Strategies for Anemia Correction
In cases where the anemia is severe, symptomatic, or not responding adequately to treatment of the underlying condition, additional interventions may be considered.
- Iron Supplementation: While ACD is characterized by iron dysregulation, not necessarily iron deficiency, judicious use of iron supplements can sometimes be beneficial. However, oral iron supplements may be poorly absorbed in the presence of high hepcidin levels. Intravenous (IV) iron therapy is often more effective because it bypasses the intestinal absorption barrier and directly replenishes iron stores. IV iron can be particularly helpful in patients with inflammatory bowel disease or those undergoing chemotherapy. Careful monitoring is required to avoid iron overload.
- Erythropoiesis-Stimulating Agents (ESAs): ESAs, such as recombinant human erythropoietin (epoetin alfa) and darbepoetin alfa, are synthetic versions of the hormone EPO. They stimulate the bone marrow to produce more red blood cells. ESAs are typically reserved for patients with moderate to severe anemia who are symptomatic and for whom other treatments have been insufficient. They are most effective when iron stores are adequate.
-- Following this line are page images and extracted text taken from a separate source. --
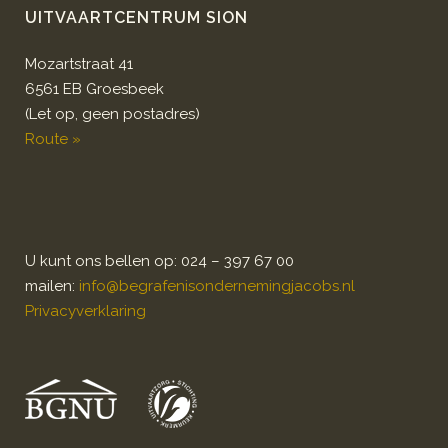
UITVAARTCENTRUM SION
Mozartstraat 41
6561 EB Groesbeek
(Let op, geen postadres)
Route »
U kunt ons bellen op: 024 – 397 67 00
mailen:
info@begrafenisondernemingjacobs.nl
Privacyverklaring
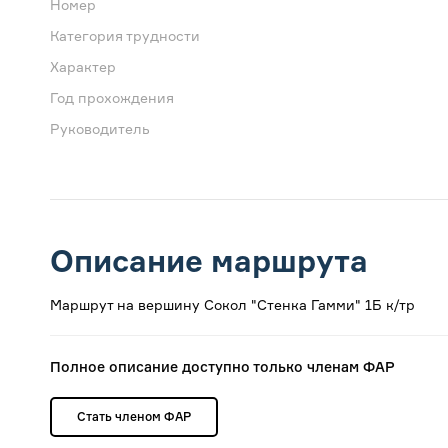
Номер
Категория трудности
Характер
Год прохождения
Руководитель
Описание маршрута
Маршрут на вершину Сокол "Стенка Гамми" 1Б к/тр
Полное описание доступно только членам ФАР
Стать членом ФАР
Their use requires careful monitoring of hemoglobin levels to avoid overproduction, which can increase the risk of thrombotic events.
- Blood Transfusions: In cases of severe, symptomatic anemia where rapid correction is needed, blood transfusions may be administered to quickly raise hemoglobin levels and improve oxygen delivery to tissues. This is a supportive measure rather than a curative treatment for ACD itself.
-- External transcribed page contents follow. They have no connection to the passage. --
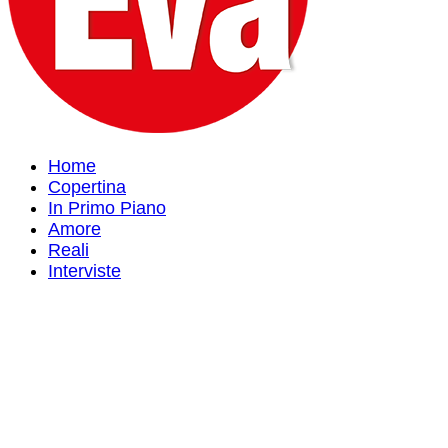
Home
Copertina
In Primo Piano
Amore
Reali
Interviste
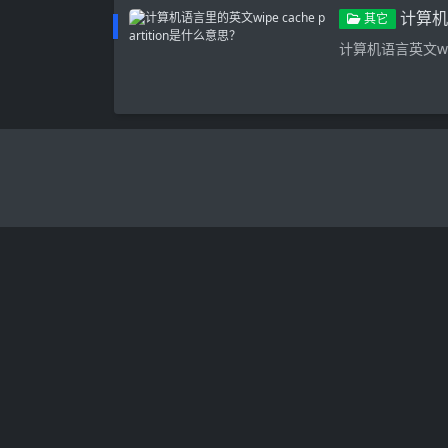
计算机语
其它
计算机语言英文wip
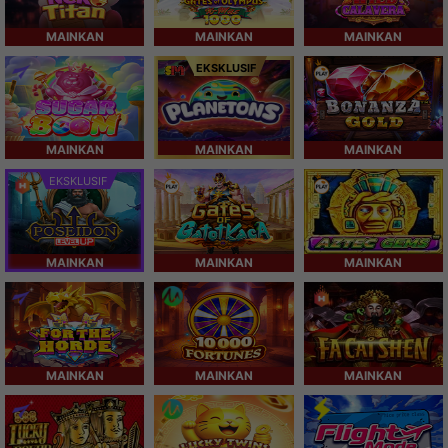
MAINKAN
MAINKAN
MAINKAN
EKSKLUSIF
MAINKAN
MAINKAN
MAINKAN
EKSKLUSIF
MAINKAN
MAINKAN
MAINKAN
MAINKAN
MAINKAN
MAINKAN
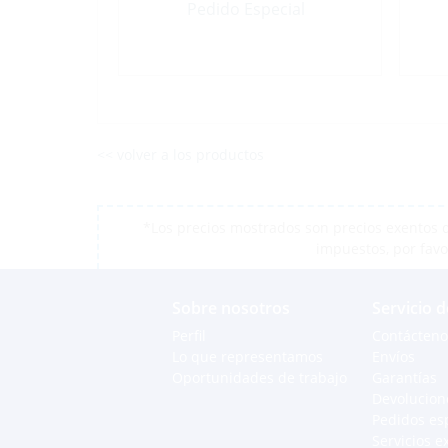
Pedido Especial
<< volver a los productos
*Los precios mostrados son precios exentos d
impuestos, por favo
Sobre nosotros
Servicio d
Perfil
Contácteno
Lo que representamos
Envíos
Oportunidades de trabajo
Garantías
Devolucion
Pedidos es
Servicios e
Prognosis and Long-Term Outlook
The prognosis for patients with anemia of chronic disease is largely dependent on the underlying condition. Successful management of the primary disease often leads to improvement or resolution of the anemia. However, in cases of severe or progressive chronic diseases, ACD can persist and contribute to morbidity. Regular monitoring of hemoglobin levels and iron parameters is important to assess the effectiveness of treatment and detect any recurrence. By understanding the complex interplay between inflammation and iron metabolism, healthcare providers can effectively diagnose and manage anemia of chronic disease, improving the quality of life for affected individuals.